*** Opening of Data records ***

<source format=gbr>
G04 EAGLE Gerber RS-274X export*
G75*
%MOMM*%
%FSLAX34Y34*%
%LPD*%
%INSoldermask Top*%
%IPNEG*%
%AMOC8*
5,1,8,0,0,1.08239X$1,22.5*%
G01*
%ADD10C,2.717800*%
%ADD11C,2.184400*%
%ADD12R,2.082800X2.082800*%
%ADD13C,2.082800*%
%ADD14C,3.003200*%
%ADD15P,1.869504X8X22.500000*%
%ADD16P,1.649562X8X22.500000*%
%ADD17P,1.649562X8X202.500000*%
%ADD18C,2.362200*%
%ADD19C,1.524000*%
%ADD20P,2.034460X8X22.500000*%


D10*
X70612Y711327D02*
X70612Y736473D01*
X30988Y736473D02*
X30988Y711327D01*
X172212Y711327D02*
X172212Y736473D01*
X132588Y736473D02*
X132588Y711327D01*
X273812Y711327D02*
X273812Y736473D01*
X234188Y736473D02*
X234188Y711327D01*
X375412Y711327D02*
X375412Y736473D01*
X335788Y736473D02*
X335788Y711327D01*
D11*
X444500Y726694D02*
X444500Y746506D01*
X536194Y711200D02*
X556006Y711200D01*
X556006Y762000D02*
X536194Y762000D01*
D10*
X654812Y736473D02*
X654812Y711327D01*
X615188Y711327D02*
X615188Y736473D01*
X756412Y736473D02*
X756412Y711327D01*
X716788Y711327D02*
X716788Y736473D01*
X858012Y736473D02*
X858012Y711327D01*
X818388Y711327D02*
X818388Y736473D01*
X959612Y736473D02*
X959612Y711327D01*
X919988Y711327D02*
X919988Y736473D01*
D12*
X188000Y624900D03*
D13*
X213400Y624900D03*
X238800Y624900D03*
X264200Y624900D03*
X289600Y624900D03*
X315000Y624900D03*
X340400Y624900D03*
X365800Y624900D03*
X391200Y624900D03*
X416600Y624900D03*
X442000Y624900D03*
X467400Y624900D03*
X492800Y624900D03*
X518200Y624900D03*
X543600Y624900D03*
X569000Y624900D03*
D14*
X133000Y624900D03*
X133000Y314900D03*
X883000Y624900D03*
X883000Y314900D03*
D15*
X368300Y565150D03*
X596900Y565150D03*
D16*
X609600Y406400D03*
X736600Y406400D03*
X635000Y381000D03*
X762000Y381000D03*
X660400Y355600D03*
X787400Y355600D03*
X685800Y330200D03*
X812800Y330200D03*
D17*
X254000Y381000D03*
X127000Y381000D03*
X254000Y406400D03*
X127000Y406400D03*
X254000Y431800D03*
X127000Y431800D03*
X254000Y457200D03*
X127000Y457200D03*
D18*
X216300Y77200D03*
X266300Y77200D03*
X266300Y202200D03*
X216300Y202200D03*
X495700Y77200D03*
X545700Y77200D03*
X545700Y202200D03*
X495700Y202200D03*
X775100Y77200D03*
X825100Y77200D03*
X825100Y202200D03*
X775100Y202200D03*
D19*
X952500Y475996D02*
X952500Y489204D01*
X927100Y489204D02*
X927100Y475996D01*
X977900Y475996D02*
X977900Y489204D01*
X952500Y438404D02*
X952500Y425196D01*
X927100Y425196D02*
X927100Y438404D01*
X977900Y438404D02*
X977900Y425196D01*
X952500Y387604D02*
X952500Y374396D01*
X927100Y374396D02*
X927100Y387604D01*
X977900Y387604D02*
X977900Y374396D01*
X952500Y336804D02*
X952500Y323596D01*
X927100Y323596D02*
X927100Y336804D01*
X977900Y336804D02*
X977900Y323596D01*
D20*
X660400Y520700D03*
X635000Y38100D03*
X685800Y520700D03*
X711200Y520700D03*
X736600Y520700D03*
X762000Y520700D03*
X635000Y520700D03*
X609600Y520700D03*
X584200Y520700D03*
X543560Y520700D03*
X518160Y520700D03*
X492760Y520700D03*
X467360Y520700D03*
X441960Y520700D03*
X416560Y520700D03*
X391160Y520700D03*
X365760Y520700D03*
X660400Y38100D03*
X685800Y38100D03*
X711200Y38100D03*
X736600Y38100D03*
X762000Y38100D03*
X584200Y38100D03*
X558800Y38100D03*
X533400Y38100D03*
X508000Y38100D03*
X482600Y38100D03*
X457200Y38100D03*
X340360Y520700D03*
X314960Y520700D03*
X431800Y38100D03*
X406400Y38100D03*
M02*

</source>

*** Close of Data records ***
*** Opening of Data records ***

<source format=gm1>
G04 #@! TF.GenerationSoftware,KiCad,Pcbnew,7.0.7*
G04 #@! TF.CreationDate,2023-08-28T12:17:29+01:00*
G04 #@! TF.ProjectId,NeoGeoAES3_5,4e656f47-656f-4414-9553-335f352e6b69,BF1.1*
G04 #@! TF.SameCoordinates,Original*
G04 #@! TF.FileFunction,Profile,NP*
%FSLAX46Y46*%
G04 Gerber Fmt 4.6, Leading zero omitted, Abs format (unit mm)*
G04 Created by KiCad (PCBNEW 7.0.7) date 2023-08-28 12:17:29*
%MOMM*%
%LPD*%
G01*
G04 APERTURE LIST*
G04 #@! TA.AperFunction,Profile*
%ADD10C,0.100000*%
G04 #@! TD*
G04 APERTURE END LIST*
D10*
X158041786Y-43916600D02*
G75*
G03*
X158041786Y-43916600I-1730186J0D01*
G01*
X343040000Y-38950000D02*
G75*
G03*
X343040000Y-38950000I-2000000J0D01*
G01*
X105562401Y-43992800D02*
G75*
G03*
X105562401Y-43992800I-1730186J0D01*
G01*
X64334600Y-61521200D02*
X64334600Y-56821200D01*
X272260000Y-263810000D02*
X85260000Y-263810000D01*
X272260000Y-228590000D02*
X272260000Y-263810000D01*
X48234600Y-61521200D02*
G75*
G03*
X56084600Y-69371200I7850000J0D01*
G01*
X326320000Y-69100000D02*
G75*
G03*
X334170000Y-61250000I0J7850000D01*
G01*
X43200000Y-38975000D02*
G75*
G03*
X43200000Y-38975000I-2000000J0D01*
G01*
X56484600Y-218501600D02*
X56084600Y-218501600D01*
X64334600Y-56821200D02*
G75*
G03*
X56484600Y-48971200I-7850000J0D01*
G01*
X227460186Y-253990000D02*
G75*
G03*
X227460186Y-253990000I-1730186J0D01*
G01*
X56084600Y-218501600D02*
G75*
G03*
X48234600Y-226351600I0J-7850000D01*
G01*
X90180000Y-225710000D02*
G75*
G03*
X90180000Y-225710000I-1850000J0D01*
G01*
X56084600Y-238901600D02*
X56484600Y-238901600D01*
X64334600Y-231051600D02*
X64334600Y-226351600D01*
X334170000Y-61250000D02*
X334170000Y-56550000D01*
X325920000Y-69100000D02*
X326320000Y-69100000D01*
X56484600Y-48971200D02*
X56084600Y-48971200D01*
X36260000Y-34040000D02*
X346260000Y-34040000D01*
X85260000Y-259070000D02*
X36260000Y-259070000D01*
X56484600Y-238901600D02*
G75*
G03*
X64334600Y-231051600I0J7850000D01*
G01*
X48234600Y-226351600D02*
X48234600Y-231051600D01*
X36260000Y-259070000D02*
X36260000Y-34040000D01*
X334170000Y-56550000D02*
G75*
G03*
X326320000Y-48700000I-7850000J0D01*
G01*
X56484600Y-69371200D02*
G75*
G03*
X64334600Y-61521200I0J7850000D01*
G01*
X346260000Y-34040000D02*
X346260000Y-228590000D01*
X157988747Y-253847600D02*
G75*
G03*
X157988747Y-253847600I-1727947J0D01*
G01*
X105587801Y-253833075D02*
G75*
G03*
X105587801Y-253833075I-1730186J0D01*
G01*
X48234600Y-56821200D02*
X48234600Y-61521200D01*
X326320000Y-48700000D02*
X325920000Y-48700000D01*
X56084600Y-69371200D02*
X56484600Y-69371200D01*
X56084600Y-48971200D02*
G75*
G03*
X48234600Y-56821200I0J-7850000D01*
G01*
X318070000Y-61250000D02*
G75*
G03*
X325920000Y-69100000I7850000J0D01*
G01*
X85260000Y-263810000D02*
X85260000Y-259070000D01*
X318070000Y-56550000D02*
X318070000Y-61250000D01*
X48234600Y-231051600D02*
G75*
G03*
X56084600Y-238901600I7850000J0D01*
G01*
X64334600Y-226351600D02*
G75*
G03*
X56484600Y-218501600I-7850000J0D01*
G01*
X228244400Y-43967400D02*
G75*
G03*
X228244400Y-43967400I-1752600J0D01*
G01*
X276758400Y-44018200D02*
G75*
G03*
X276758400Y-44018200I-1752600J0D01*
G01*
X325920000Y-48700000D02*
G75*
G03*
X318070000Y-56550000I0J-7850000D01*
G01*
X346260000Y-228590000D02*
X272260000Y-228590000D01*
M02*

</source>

*** Close of Data records ***

Exercise goal: Where the data above reaches the line holding "G04 #@! TD*", begin printing, and stop after the line holding "X56084600Y-238901600D02*". Each line must be reproduced exactly, with nothing else added.

Result for this exercise:
G04 #@! TD*
G04 APERTURE END LIST*
D10*
X158041786Y-43916600D02*
G75*
G03*
X158041786Y-43916600I-1730186J0D01*
G01*
X343040000Y-38950000D02*
G75*
G03*
X343040000Y-38950000I-2000000J0D01*
G01*
X105562401Y-43992800D02*
G75*
G03*
X105562401Y-43992800I-1730186J0D01*
G01*
X64334600Y-61521200D02*
X64334600Y-56821200D01*
X272260000Y-263810000D02*
X85260000Y-263810000D01*
X272260000Y-228590000D02*
X272260000Y-263810000D01*
X48234600Y-61521200D02*
G75*
G03*
X56084600Y-69371200I7850000J0D01*
G01*
X326320000Y-69100000D02*
G75*
G03*
X334170000Y-61250000I0J7850000D01*
G01*
X43200000Y-38975000D02*
G75*
G03*
X43200000Y-38975000I-2000000J0D01*
G01*
X56484600Y-218501600D02*
X56084600Y-218501600D01*
X64334600Y-56821200D02*
G75*
G03*
X56484600Y-48971200I-7850000J0D01*
G01*
X227460186Y-253990000D02*
G75*
G03*
X227460186Y-253990000I-1730186J0D01*
G01*
X56084600Y-218501600D02*
G75*
G03*
X48234600Y-226351600I0J-7850000D01*
G01*
X90180000Y-225710000D02*
G75*
G03*
X90180000Y-225710000I-1850000J0D01*
G01*
X56084600Y-238901600D02*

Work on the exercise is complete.